Rosengren, President and CEO of the Federal Reserve Bank of Boston, is expanding the tools in the Federal Reserve’s toolbox for helping the nation to achieve maximum employment for all Americans.
After several senior positions in the Bank, including in supervision and in economic research, Rosengren became president in July 2007. Since then, Rosengren has helped to define a new role for the Federal Reserve in working with public, private, for-profit and non-profit leaders in mid-sized cities to reimagine and create more equitable and robust local economies.
In 2013, the Boston Fed launched the Working Cities Challenge, a grant competition designed to support cross-sector leaders in smaller, postindustrial cities to drive better outcomes for low-income residents. The program was underpinned by research conducted by the Boston Fed to better understand why small, former manufacturing cities nationwide were or were not able to recover economically. They found that the places that were most successful in restoring their economic vitality and reducing poverty all shared a critical ingredient: collaborative, cross-sector leadership, or “civic infrastructure.”

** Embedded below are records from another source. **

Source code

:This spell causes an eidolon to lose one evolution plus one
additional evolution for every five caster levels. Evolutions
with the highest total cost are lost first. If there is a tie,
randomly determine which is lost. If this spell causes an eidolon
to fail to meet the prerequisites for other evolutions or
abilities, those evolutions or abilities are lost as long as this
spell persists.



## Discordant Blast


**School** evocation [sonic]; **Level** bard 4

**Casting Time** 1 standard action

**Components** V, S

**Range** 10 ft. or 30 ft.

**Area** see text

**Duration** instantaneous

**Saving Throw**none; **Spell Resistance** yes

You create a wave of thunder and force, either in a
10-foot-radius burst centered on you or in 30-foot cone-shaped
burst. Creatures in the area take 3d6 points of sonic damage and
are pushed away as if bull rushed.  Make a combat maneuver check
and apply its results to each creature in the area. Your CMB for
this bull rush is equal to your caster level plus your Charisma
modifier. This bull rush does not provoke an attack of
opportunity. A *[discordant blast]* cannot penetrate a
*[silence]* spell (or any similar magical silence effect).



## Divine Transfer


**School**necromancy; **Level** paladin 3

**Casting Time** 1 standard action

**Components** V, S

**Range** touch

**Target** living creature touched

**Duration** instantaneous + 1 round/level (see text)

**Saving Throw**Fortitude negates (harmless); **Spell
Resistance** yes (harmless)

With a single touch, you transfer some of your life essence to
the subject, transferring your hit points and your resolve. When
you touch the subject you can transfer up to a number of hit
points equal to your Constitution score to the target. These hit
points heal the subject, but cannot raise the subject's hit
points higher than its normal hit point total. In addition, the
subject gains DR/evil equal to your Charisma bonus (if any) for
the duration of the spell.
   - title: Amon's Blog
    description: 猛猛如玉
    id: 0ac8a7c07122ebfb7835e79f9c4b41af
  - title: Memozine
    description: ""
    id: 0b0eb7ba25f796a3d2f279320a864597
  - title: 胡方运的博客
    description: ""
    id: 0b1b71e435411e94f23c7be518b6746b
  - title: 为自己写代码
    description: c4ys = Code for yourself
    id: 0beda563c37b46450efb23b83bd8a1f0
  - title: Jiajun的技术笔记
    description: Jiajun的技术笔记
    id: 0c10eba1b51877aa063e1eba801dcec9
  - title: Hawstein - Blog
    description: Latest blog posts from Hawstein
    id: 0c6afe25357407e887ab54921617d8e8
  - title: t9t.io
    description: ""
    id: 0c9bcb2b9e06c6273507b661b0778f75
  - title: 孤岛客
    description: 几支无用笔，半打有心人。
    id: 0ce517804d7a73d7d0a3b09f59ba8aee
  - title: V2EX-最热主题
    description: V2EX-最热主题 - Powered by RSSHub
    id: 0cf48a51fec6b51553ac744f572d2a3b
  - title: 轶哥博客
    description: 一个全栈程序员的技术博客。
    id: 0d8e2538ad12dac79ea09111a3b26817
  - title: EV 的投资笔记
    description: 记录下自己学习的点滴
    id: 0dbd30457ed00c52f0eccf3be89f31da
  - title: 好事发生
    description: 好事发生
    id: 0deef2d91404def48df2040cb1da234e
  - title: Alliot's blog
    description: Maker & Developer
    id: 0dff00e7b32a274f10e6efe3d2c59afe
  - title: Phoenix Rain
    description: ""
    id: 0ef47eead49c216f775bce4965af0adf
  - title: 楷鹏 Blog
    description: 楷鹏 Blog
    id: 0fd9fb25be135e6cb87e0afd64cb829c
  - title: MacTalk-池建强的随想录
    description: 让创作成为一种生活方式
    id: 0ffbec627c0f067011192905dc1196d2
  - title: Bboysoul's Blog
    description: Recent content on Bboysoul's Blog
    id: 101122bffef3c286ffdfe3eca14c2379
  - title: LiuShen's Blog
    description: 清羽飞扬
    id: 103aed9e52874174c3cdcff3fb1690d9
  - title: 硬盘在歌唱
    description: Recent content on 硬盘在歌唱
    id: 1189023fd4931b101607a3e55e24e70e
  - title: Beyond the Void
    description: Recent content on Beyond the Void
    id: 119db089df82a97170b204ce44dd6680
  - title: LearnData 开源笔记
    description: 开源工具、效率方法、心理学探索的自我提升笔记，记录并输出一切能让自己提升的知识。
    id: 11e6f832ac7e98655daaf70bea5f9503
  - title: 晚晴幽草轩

“Collaboration wasn’t just having one good mayor, or one good non-profit, or one good business leader. It was really about all three of those coming together in a way that gave the city real guidance about where it was going to go five or ten years down the road.”
The first round of WCC launched with six cities in Massachusetts in 2013. The second round launched in 2015, and included another five cities with philanthropic investment and technical support in their efforts around neighborhood revitalization, workforce development and access to economic opportunity. That same year, the program expanded to Rhode Island and is now being introduced in Connecticut. Today, many of the other 12 Federal Reserve Banks across the country are considering similar efforts.
Rosengren has served as a voting member of the Federal Open Market Committee, which makes critical decisions about key interest rates and the growth of money supply. He also serves on the Board of Directors of the United Way of Massachusetts Bay and Merrimack Valley.
Rosengren was recognized in September 2016 as one of Living Cities' 25 Disruptive Leaders working to close racial opportunity gaps.